Novo Grupo de Trabalho da CVM
A Comissão de Valores Mobiliários (CVM) anunciou, nesta sexta-feira (6), a criação de um grupo de trabalho dedicado a investigar informações referentes ao Banco Master e à Reag, instituições que estão sob a mira da Polícia Federal. Este movimento surge em um contexto de crescente preocupação com operações fraudulentas que podem ter como alvo o patrimônio de fundos de investimento.
O novo grupo estará vinculado ao Comitê de Gestão de Riscos da CVM, responsável pela supervisão da conduta de administradores de empresas cujas ações são negociadas em bolsas e fundos de investimentos no Brasil. A criação deste grupo é um passo importante em um momento de intensa escrutínio sobre as práticas de mercado, especialmente em relação a Master e Reag, que são suspeitas de manipulação financeira.
Motivações e Objetivos do Grupo
A CVM possui uma lista de processos em curso contra essas instituições e seus administradores, embora ainda não tenha ocorrido condenação. A autarquia informou que a primeira tarefa do grupo será coletar informações sobre as atividades das áreas de supervisão, fiscalização e acusação relacionadas a inquéritos e procedimentos abertos nos últimos anos, além de comunicações enviadas a outros órgãos públicos.
O objetivo central do grupo é consolidar e sistematizar dados, processos e informações. Essa iniciativa visa aprimorar o diagnóstico institucional, promover um acompanhamento mais integrado das ações em desenvolvimento e garantir uma prestação de contas eficaz à sociedade.
Prazo e Expectativas
O grupo de trabalho terá um prazo de três semanas para finalizar suas atividades, que incluirão a avaliação de possíveis melhorias nas estruturas de regulação, supervisão, governança processual e cooperação institucional. Essa abordagem estratégica reflete um compromisso da CVM em fortalecer o sistema financeiro brasileiro e proporcionar uma maior segurança aos investidores.
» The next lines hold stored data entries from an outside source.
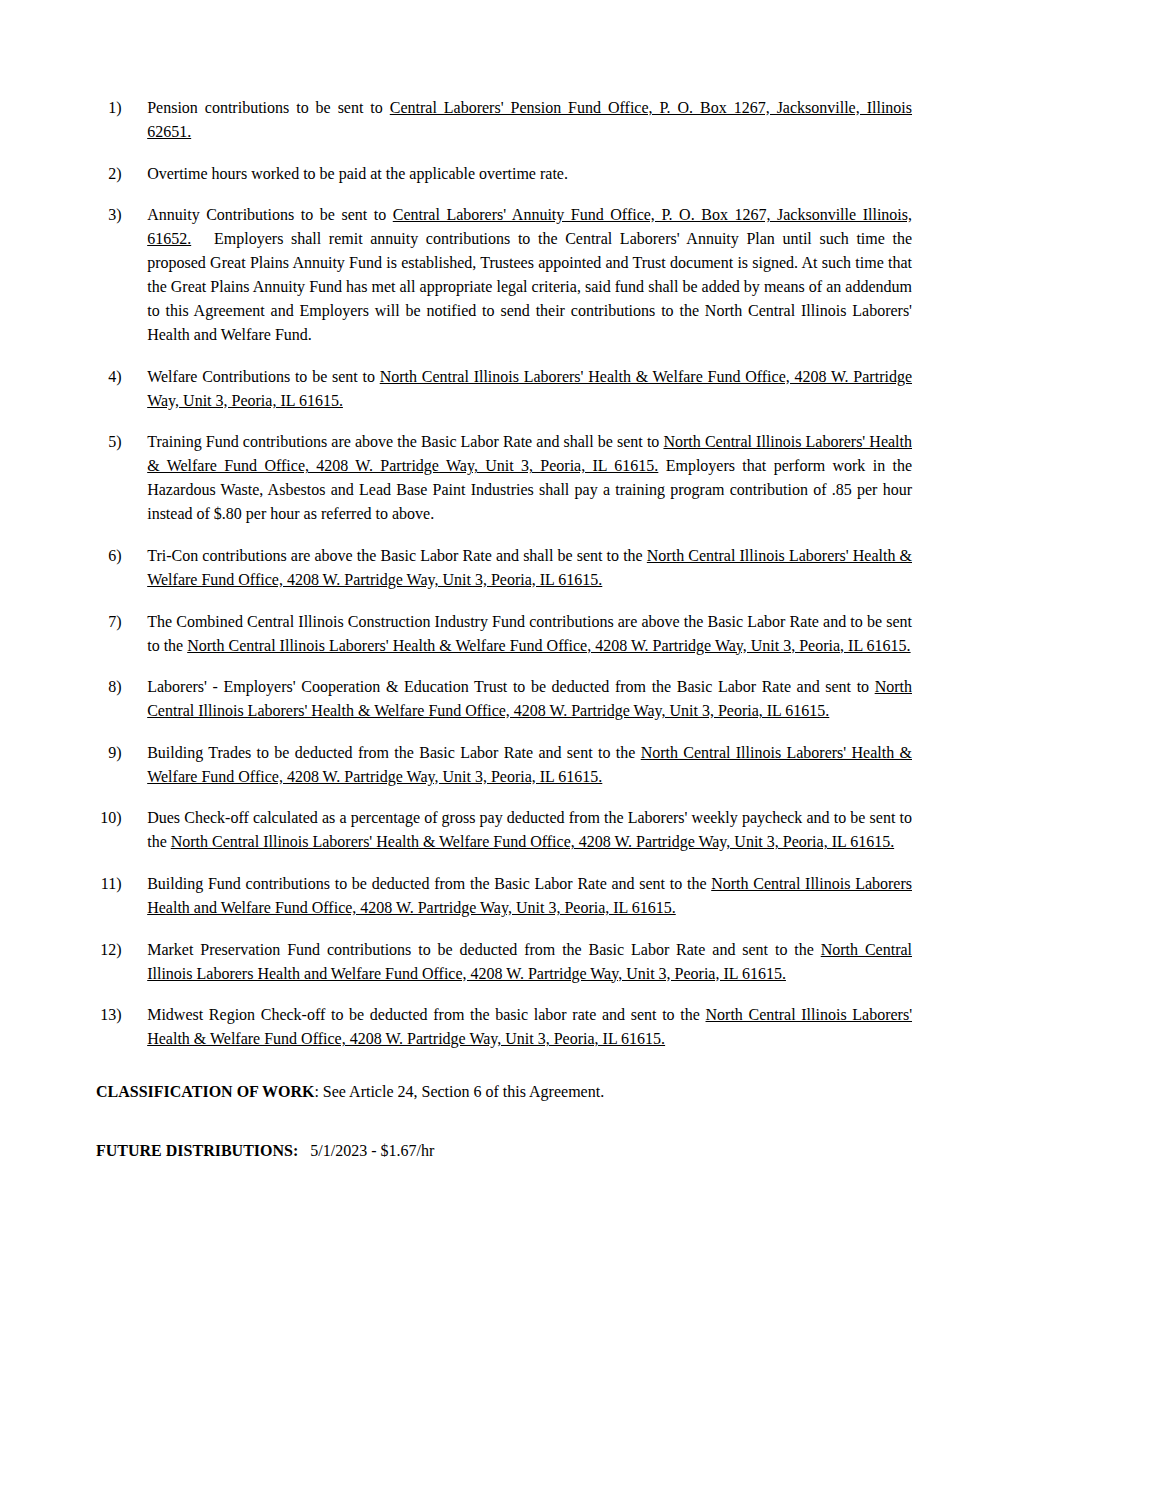1) Pension contributions to be sent to Central Laborers' Pension Fund Office, P. O. Box 1267, Jacksonville, Illinois 62651.
2) Overtime hours worked to be paid at the applicable overtime rate.
3) Annuity Contributions to be sent to Central Laborers' Annuity Fund Office, P. O. Box 1267, Jacksonville Illinois, 61652. Employers shall remit annuity contributions to the Central Laborers' Annuity Plan until such time the proposed Great Plains Annuity Fund is established, Trustees appointed and Trust document is signed. At such time that the Great Plains Annuity Fund has met all appropriate legal criteria, said fund shall be added by means of an addendum to this Agreement and Employers will be notified to send their contributions to the North Central Illinois Laborers' Health and Welfare Fund.
4) Welfare Contributions to be sent to North Central Illinois Laborers' Health & Welfare Fund Office, 4208 W. Partridge Way, Unit 3, Peoria, IL 61615.
5) Training Fund contributions are above the Basic Labor Rate and shall be sent to North Central Illinois Laborers' Health & Welfare Fund Office, 4208 W. Partridge Way, Unit 3, Peoria, IL 61615. Employers that perform work in the Hazardous Waste, Asbestos and Lead Base Paint Industries shall pay a training program contribution of .85 per hour instead of $.80 per hour as referred to above.
6) Tri-Con contributions are above the Basic Labor Rate and shall be sent to the North Central Illinois Laborers' Health & Welfare Fund Office, 4208 W. Partridge Way, Unit 3, Peoria, IL 61615.
7) The Combined Central Illinois Construction Industry Fund contributions are above the Basic Labor Rate and to be sent to the North Central Illinois Laborers' Health & Welfare Fund Office, 4208 W. Partridge Way, Unit 3, Peoria, IL 61615.
8) Laborers' - Employers' Cooperation & Education Trust to be deducted from the Basic Labor Rate and sent to North Central Illinois Laborers' Health & Welfare Fund Office, 4208 W. Partridge Way, Unit 3, Peoria, IL 61615.
9) Building Trades to be deducted from the Basic Labor Rate and sent to the North Central Illinois Laborers' Health & Welfare Fund Office, 4208 W. Partridge Way, Unit 3, Peoria, IL 61615.
10) Dues Check-off calculated as a percentage of gross pay deducted from the Laborers' weekly paycheck and to be sent to the North Central Illinois Laborers' Health & Welfare Fund Office, 4208 W. Partridge Way, Unit 3, Peoria, IL 61615.
11) Building Fund contributions to be deducted from the Basic Labor Rate and sent to the North Central Illinois Laborers Health and Welfare Fund Office, 4208 W. Partridge Way, Unit 3, Peoria, IL 61615.
12) Market Preservation Fund contributions to be deducted from the Basic Labor Rate and sent to the North Central Illinois Laborers Health and Welfare Fund Office, 4208 W. Partridge Way, Unit 3, Peoria, IL 61615.
13) Midwest Region Check-off to be deducted from the basic labor rate and sent to the North Central Illinois Laborers' Health & Welfare Fund Office, 4208 W. Partridge Way, Unit 3, Peoria, IL 61615.
CLASSIFICATION OF WORK: See Article 24, Section 6 of this Agreement.
FUTURE DISTRIBUTIONS: 5/1/2023 - $1.67/hr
A criação deste grupo de trabalho ocorre em um momento em que a CVM se vê inserida em um debate político mais amplo. Isso se intensificou após as operações da Polícia Federal envolvendo Master e Reag, levando o ministro da Fazenda, Fernando Haddad, a sugerir que o Banco Central amplie seu papel na fiscalização dos fundos de investimento.
Desdobramentos Legislativos
No início da semana, o senador Renan Calheiros (MDB-AL) afirmou que a Comissão de Assuntos Econômicos (CAE) do Senado planeja aprovar mudanças nas leis para expandir o escopo regulatório do Banco Central, especialmente em relação à supervisão de fundos. Essas discussões no Senado refletem a urgência de uma resposta legislativa às preocupações levantadas pelas investigações em curso.
Em particular, a CVM já investiga, desde 2024, possíveis anomalias em fundos que alocaram recursos em ações do antigo BESC (Banco do Estado de Santa Catarina), um tipo de fraude que foi destacado pela Polícia Federal durante suas operações. Essa investigação demonstra a atenção da CVM à necessidade de um controle mais rigoroso sobre as instituições financeiras.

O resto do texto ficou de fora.